Nestled behind our hearts, its chain embedded between sinew and bone, is a pocketwatch dutifully ticking. Each tick brings us closer to our last breath, and none of us knows when that will be. Well, almost none of us. For those whose so-called “mortal clock” ticks away not beside the heart but in the brain, desperation reigns. So goes Marisa Wegrzyn’s play Hickory Dickory, the second offering in Moxie Theatre’s new season. Set in a suburban Chicago clock shop in two time periods, Hickory Dickory plays with the idea of a mortal clock as a metaphor and as a literal timekeeping device.

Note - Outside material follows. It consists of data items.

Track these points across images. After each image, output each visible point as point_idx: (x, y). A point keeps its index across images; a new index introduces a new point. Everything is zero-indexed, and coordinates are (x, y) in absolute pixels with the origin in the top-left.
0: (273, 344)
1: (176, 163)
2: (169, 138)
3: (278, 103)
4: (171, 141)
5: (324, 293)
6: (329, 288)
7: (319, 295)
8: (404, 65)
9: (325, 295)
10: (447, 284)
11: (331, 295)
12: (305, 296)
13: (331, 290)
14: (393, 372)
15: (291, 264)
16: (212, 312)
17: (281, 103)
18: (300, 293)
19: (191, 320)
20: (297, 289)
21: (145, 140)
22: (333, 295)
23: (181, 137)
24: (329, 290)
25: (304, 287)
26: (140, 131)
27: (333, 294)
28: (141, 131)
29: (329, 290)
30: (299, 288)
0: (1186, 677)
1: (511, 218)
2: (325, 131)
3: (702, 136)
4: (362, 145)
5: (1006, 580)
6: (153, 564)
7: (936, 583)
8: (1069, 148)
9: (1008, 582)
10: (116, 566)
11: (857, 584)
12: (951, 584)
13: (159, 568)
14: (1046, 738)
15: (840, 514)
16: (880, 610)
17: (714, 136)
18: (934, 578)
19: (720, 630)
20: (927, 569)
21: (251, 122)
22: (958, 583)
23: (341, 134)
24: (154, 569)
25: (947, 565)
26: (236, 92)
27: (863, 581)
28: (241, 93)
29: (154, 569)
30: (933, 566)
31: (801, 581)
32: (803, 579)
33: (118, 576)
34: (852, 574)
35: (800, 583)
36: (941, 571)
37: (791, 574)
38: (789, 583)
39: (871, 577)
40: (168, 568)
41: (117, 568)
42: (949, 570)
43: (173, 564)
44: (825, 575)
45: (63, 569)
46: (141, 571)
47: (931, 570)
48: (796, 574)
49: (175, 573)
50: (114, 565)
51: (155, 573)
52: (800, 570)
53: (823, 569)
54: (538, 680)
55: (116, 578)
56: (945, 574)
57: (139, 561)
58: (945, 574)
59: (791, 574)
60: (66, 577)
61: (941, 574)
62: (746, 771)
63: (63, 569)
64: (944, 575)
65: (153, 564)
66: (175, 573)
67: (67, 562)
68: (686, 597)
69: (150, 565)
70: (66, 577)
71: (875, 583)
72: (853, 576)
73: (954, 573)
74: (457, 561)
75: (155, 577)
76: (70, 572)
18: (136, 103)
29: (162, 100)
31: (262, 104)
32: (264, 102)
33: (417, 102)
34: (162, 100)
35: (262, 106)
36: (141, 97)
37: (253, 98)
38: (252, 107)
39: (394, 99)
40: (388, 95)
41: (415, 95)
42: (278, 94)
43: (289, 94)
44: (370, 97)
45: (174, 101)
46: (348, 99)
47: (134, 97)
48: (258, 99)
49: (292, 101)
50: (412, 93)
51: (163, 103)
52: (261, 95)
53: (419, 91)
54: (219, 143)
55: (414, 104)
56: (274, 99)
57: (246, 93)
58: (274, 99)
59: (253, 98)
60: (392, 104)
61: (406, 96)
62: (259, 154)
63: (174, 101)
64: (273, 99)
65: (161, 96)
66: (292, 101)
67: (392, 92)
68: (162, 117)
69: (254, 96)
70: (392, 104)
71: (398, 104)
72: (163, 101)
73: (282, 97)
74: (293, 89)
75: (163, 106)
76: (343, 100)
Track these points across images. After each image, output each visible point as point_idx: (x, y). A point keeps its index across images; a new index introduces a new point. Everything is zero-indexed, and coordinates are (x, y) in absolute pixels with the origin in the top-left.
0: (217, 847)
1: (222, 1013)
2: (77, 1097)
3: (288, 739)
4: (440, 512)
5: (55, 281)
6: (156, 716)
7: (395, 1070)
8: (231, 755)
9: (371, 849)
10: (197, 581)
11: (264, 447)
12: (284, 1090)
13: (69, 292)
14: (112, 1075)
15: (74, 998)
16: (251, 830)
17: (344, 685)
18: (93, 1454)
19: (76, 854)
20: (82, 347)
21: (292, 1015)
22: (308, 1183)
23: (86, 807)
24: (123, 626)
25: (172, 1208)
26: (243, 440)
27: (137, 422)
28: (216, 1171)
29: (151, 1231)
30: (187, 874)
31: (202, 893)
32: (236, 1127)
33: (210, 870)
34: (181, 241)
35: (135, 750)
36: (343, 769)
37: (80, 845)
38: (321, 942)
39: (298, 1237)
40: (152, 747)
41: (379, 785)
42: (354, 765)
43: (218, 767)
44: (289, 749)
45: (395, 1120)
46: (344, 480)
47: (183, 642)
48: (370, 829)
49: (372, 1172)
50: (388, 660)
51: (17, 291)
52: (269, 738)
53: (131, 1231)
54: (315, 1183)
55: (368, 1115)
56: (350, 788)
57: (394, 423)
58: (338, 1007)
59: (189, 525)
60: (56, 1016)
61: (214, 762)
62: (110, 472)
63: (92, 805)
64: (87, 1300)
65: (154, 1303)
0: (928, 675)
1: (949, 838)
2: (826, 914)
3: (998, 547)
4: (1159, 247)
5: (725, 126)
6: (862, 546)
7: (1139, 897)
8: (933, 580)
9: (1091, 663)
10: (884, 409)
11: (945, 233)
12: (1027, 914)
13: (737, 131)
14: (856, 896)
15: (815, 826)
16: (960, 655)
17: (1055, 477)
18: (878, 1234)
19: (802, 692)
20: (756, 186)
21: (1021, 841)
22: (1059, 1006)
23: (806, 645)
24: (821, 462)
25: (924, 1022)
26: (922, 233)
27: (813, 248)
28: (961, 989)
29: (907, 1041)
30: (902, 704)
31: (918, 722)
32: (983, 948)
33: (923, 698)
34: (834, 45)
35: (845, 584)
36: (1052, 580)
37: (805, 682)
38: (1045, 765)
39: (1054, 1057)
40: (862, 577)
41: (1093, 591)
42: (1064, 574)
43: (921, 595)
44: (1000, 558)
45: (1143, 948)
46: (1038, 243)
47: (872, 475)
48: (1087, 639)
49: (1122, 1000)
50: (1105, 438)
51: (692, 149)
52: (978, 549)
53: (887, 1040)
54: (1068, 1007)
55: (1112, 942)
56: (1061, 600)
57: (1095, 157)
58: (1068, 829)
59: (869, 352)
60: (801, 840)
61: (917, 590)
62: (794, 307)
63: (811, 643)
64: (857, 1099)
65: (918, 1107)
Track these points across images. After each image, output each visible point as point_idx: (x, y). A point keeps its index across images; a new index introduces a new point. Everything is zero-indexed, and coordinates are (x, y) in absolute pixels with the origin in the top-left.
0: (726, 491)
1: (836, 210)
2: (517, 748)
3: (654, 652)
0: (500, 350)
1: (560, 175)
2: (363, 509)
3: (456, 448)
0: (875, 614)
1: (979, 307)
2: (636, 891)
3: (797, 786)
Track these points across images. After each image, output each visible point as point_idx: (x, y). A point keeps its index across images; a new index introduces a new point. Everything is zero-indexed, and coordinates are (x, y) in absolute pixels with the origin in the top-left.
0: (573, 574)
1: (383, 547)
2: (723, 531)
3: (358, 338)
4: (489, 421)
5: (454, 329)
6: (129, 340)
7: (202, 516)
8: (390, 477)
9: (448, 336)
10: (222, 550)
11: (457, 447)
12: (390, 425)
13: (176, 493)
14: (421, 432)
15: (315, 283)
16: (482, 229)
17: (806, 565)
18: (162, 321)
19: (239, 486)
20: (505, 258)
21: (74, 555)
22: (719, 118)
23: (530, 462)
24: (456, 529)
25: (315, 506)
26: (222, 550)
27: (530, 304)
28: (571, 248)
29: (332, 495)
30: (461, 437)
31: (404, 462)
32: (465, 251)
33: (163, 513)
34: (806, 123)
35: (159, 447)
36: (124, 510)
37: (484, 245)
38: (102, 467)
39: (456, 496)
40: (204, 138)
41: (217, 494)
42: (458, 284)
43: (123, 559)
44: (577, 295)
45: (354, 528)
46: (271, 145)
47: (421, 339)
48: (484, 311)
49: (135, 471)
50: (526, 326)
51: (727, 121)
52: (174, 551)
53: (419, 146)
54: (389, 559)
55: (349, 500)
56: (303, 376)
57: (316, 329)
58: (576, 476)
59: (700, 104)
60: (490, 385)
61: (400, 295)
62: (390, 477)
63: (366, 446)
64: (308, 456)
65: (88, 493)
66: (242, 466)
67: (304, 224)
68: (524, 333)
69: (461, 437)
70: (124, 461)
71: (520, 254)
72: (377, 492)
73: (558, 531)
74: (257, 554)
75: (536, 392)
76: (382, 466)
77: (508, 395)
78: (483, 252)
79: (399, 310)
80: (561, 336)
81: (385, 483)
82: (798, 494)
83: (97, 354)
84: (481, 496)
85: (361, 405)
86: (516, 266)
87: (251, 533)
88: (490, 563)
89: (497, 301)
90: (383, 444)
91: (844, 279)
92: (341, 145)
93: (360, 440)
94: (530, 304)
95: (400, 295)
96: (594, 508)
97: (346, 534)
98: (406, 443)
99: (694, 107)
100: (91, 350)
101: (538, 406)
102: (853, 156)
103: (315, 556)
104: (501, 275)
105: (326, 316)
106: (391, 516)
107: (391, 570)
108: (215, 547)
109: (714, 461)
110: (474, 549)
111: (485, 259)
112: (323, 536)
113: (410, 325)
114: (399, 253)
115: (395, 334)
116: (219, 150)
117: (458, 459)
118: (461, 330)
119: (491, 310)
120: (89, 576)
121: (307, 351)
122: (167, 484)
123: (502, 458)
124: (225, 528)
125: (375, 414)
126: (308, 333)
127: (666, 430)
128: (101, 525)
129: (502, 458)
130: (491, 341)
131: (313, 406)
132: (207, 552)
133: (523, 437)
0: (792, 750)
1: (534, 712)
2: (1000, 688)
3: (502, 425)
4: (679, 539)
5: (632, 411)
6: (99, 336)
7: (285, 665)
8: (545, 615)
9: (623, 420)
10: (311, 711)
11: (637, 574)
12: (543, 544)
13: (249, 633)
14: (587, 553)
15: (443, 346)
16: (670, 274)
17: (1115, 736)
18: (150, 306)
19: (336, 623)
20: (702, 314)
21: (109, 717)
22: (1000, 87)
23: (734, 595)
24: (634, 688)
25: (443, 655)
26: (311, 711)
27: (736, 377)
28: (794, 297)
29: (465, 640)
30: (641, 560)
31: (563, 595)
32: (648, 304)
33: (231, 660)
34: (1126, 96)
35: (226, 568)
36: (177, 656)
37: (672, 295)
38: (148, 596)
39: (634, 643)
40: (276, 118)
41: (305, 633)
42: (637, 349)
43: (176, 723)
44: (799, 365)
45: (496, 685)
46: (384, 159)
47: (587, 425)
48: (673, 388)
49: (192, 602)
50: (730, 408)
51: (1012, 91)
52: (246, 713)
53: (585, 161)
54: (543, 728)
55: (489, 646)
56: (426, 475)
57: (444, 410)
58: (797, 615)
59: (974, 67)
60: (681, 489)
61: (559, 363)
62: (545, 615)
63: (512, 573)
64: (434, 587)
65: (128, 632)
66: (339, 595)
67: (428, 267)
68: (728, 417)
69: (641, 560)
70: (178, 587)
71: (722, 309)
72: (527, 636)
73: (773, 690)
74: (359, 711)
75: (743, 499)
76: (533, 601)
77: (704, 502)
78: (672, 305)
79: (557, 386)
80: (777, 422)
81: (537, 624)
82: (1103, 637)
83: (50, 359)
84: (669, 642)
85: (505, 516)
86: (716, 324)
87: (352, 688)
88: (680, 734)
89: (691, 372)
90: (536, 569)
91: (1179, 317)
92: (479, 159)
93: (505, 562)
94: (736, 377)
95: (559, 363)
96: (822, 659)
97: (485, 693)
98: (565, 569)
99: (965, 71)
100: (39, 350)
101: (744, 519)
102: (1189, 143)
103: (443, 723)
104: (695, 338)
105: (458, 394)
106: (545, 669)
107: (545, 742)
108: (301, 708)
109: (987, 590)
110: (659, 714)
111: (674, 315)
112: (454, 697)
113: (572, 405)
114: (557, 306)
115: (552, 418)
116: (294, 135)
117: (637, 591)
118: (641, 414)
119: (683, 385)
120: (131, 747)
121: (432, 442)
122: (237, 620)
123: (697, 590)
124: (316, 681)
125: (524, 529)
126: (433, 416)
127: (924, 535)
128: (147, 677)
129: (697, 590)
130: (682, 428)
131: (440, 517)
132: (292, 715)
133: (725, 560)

There’s more subtlety and greater emotional resonance in the metaphor and in how the awareness of life’s fleeting nature inspires sacrifice and love. When the mortal clock is tangible, when it can be held and wound and even surgically removed, Hickory Dickory’s reflections lose much of their elegance.
At Moxie, Jennifer Eve Thorn directs a cast of five in which all but one play dual roles. That would be Samantha Ginn, whose raucous Cari Lee, on account of her broken mortal clock, gets to be 17 years old throughout all 18 years of the story. In ripped jeans and baggy T-shirts and part of the time pregnant, Ginn plays most of Hickory Dickory in fourth gear, but hers is a part with definite license to do so. The others in the ensemble – Jo Anne Glover, Justin Lang, John Anderson and the particularly winning Erin Petersen – bring energy and nuance to their respective dual parts without requiring significant costume or makeup changes. At times the shouting on stage is as loud as an old episode of “Maude,” but in junctures where the cast settles into the melody and depth of Wegrzyn’s words, Hickory Dickory is almost prayerful.
Besides a delightful clock-shop set designed by Jennifer Brawn Gittings, the production relies heavily upon the visual theatrics of a pair of mortal-clock surgeries, complete with meticulously mixed anesthetic concoctions and modest stage blood. Consequently, Hickory Dickory is in every sense a dark comedy. It is neither grim nor moralizing. Its assertion that love trumps the fear of mortality may not be unprecedented, but it is inspiring.